Crowds still formed at hawker centres, food courts and coffee shops, even though new rules limiting groups to a maximum of five people, from eight previously, kicked in yesterday.
Most people kept to the five-person limit, but the 1m safe distancing rule did not seem to be enforced at some of the places The Sunday Times checked out.
Kim Keat Palm Market and Food Centre in Toa Payoh Lorong 7 saw snaking queues for many stalls, as did the hawker centre at Tampines Block 201, with all tables filled when ST visited.
At Ang Mo Kio Central Market and Food Centre, several groups of four were spotted sharing tables. People were also seen sitting on seats that had been crossed out and were not meant to be used.
ST did not see any safe distancing ambassadors at these places.
Administrative assistant Angel Tan, 43, who was at the food centre in Ang Mo Kio with her two daughters for lunch, said safe distancing rules for queueing were not displayed or enforced.
"There are no stickers to show how far patrons should stand from one another while queueing so you have to check," she said.
With the rise in Covid-19 community case numbers, her family tries to eat at home as often as possible.
The stricter measures were imposed from yesterday to May 30 after the recent spike in cases.
The rule reducing group sizes also applies to households, which can now receive only five distinct visitors a day, a step back to Phase 2 of Singapore's reopening.
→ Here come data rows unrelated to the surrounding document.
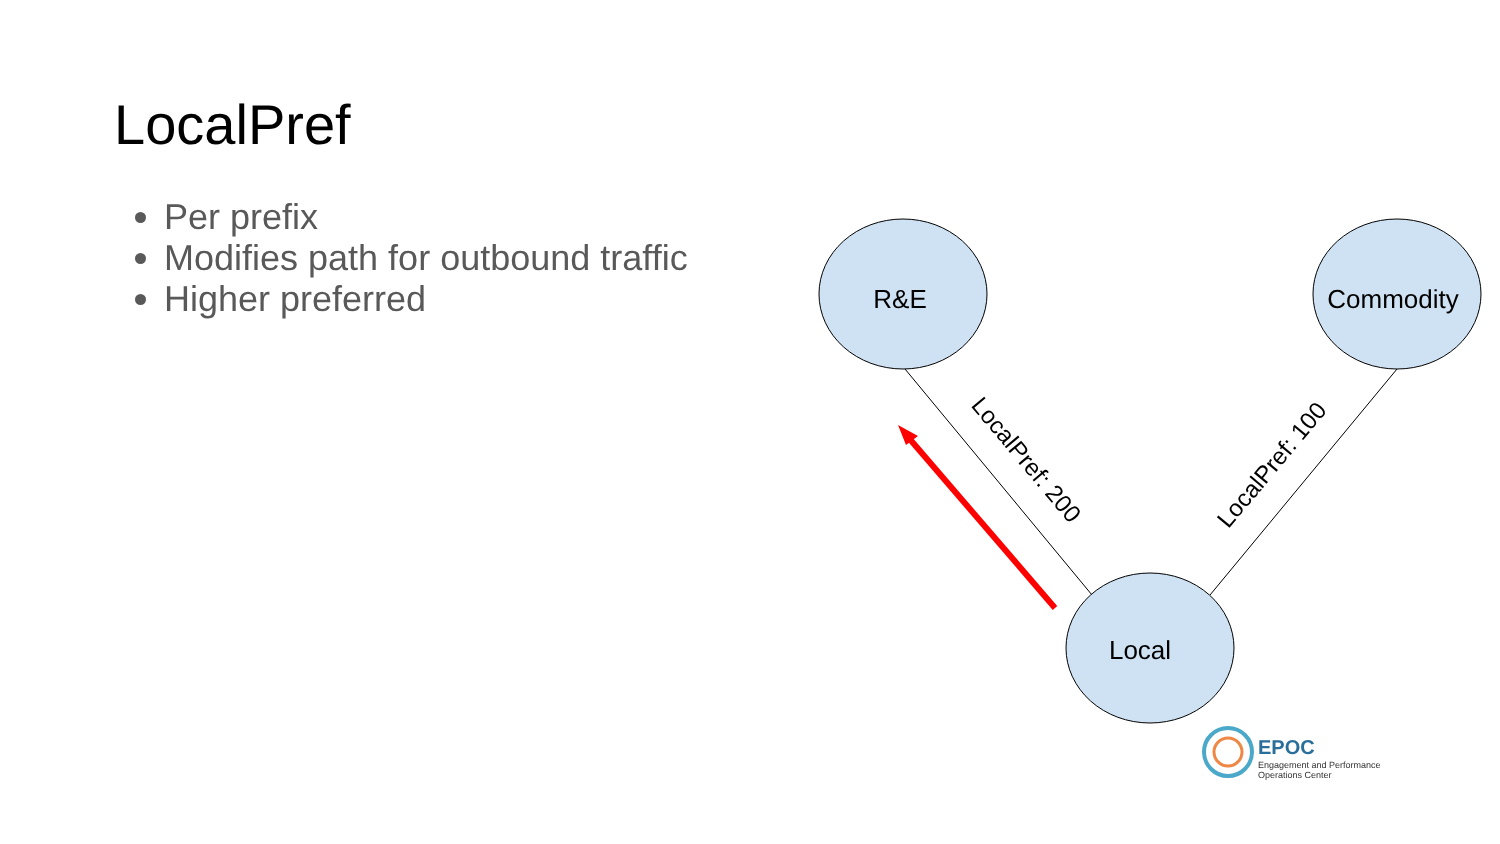LocalPref
Per prefix
Modifies path for outbound traffic
Higher preferred
R&E
Commodity
Local
LocalPref: 200
LocalPref: 100
EPOC
Engagement and Performance
Operations Center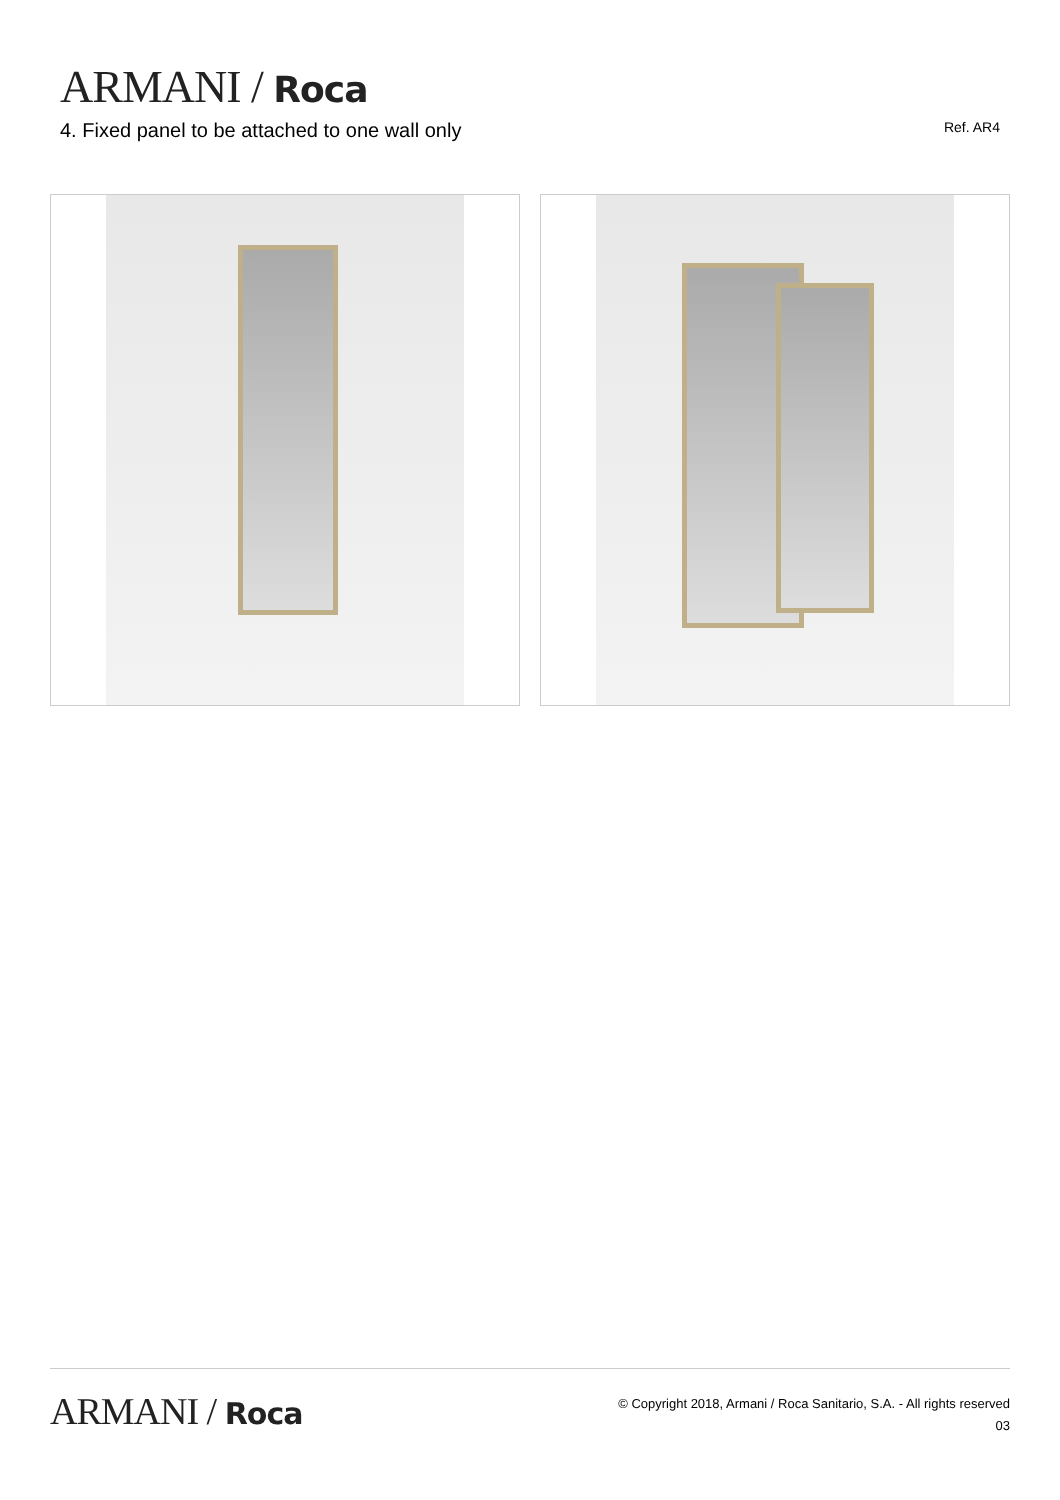ARMANI / Roca
4. Fixed panel to be attached to one wall only
Ref. AR4
ARMANI / Roca
© Copyright 2018, Armani / Roca Sanitario, S.A. - All rights reserved
03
A 26-year-old who was dining in Ang Mo Kio and wanted to be known only as Mr Christian said: "Things are more or less the same and it's still hard to find a seat for lunch...maybe because it's the first day of (the rule) implementation."
He visits the food centre four or five times a week.
"I am a bit concerned about the lack of safe distancing," he added.
He said he had to rearrange plans to go kayaking with six friends because of the tightened rules.
"The new rules are to be expected because I didn't see much safe distancing during Phase 3, especially in areas outside stores and in the lifts. People were behaving like there were no rules," he added.
Mr Raymond Tan, 49, who was having lunch in Tampines, said he had no choice but to dine out as he is in the midst of moving house.
"But I'm taking it easy - life goes on. We can't be worrying about everything all the time," said Mr Tan, who runs operations at an NTUC Foodfare outlet.
Food stall owners were not too pleased with measures being tightened, fearing it means fewer customers.
Mr Hamzah Muhammad, an employee at a roti prata stall in the Afghanistan Family Restaurant, a halal coffee shop in Tampines, said business had been quite bad this year. The Muslim fasting month helped to bring back some business in the evening, he said.
Even so, the stricter rules mean there can be only about 20 tables, down from the 60 tables his restaurant could accommodate before the pandemic.
Mr Tan Fong Chiew, 60, a cashier at a bread store in Ang Mo Kio, said the number of customers had fallen by about 30 per cent this weekend. "We have no time to think about the pandemic, we're just thinking of how to survive," he told ST in Mandarin.
Some Singaporeans said they had to change their plans ahead of Mother's Day.
Housewife Cheryl Tan, 36, who was at a coffee shop in Toa Payoh with her three daughters, said: "We can't have big family gatherings now. We had plans to go out for Mother's Day but we had to cancel everything, because I have three children. So with myself and my husband, that already hits the limit."